Containers Do Not Save You From The OWASP Top 10
query = f"SELECT * FROM users WHERE name = '{user_input}'"
Containerization does not solve application security. The old bugs that have been hurting systems for years are still there.
Injection is still injection, broken authentication still gets accounts taken over, and sensitive data exposure still happens when logs, responses, or storage paths are handled poorly. XXE is still there when hostile XML gets parsed badly, broken access control is still one of the fastest ways to lose real data, and XSS still goes after browsers exactly as it always has. Insecure deserialization can still send an application down dangerous code paths, known vulnerable components still make it into production when teams ignore them, and weak logging and monitoring still means you hear about the incident from users or attackers before you hear about it from your own systems.

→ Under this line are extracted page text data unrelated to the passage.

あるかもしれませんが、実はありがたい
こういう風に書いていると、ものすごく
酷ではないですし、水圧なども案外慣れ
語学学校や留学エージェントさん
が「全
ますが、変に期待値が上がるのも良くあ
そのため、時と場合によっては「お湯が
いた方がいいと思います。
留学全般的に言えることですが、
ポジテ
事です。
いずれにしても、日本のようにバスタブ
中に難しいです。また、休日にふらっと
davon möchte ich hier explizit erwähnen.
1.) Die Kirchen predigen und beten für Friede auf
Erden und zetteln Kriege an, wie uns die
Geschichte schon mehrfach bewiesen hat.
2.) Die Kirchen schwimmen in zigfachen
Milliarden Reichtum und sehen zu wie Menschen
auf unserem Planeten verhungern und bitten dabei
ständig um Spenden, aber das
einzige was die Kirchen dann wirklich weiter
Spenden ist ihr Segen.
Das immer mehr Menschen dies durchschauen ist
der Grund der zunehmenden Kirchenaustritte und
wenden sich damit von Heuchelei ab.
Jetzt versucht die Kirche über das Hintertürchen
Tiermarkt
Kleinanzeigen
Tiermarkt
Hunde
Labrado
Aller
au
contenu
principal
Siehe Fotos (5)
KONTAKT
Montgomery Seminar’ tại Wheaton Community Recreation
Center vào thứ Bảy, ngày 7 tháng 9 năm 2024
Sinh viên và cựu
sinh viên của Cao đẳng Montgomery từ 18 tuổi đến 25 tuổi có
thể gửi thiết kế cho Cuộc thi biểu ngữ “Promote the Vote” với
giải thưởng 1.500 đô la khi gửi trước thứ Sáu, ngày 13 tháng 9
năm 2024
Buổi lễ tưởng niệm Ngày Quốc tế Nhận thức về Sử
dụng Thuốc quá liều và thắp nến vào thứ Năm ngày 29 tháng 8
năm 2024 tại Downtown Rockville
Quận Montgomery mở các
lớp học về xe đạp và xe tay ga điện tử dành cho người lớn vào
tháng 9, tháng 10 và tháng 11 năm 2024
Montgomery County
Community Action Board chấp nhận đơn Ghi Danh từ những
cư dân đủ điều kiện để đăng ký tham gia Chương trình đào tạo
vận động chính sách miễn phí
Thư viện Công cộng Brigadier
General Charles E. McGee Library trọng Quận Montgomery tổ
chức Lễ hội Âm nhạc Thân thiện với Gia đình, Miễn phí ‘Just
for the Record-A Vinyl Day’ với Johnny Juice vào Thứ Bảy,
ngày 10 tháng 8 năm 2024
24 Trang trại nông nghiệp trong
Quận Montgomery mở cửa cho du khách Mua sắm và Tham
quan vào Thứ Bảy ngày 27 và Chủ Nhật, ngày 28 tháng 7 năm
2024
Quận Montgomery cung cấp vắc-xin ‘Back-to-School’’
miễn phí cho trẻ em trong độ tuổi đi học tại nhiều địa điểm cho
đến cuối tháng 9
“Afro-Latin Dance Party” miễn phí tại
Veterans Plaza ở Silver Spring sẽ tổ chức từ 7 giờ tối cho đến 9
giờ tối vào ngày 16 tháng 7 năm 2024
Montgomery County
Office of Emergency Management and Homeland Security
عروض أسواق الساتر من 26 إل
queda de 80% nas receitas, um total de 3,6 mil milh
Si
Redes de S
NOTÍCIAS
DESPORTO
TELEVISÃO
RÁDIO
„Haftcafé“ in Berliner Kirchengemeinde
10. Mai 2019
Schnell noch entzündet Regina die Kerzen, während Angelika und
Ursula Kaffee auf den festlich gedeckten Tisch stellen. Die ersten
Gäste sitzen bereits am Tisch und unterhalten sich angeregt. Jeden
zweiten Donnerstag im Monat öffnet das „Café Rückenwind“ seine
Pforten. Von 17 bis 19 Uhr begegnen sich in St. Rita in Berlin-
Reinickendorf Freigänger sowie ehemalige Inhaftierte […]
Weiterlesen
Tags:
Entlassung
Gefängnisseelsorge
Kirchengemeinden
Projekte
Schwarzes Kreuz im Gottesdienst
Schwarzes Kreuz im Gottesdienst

In container platforms, misconfiguration tends to stack instead of staying in one place. and you can get many things wrong all at the same time. Key takeaway here is that containers change where software runs and how quickly you can replace it, but they do not change whether the software itself is broken.
What To Fix First if Your Setup Is Weak
If the platform is soft today, the best place to start is with the changes that improve safety without adding a huge amount of complexity. You do not need a major security overhaul on day one.
The practical steps go a long way: run containers as non-root, drop capabilities, set memory and PID limits, stop baking secrets into images, pin image digests instead of tags, add admission checks for trusted images, restrict network paths between workloads, and enable seccomp along with no-new-privileges. These are the kinds of controls that reduce risk without forcing every team to become security specialists overnight.
These steps will usually fix many of the issues that cause real incidents, and they will also give you a better picture of what is actually running in the cluster. Once you have that, you can start looking at more advanced controls like gVisor, microVMs, or service meshes, but the basics are where most of the wins are.
The End!
The main idea is pretty simple: containers are excellent packaging tools, but they are not a hard security boundary out of the box. That is probably the biggest lesson I took away from looking at container security more seriously.
Too much privilege, too much trust in a shared kernel, too much faith in defaults, and not enough attention to what a workload can actually reach are the cause behind a lot of the problems. Good container security starts as a simple recipe: run as non-root, drop capabilities, tighten image controls, restrict networking, improve isolation, watch runtime behavior, handle secrets properly, and build trust into the supply chain.
Containers are great because they are fast, portable, and very good at turning deployment into something boring in a good way. But they are not magic, and they do not erase trust boundaries or make the shared kernel any less shared. They also do not fix weak privilege models, flat networks, sloppy secret handling, or broken application code just because everything is now wrapped in an image and scheduled by a cluster.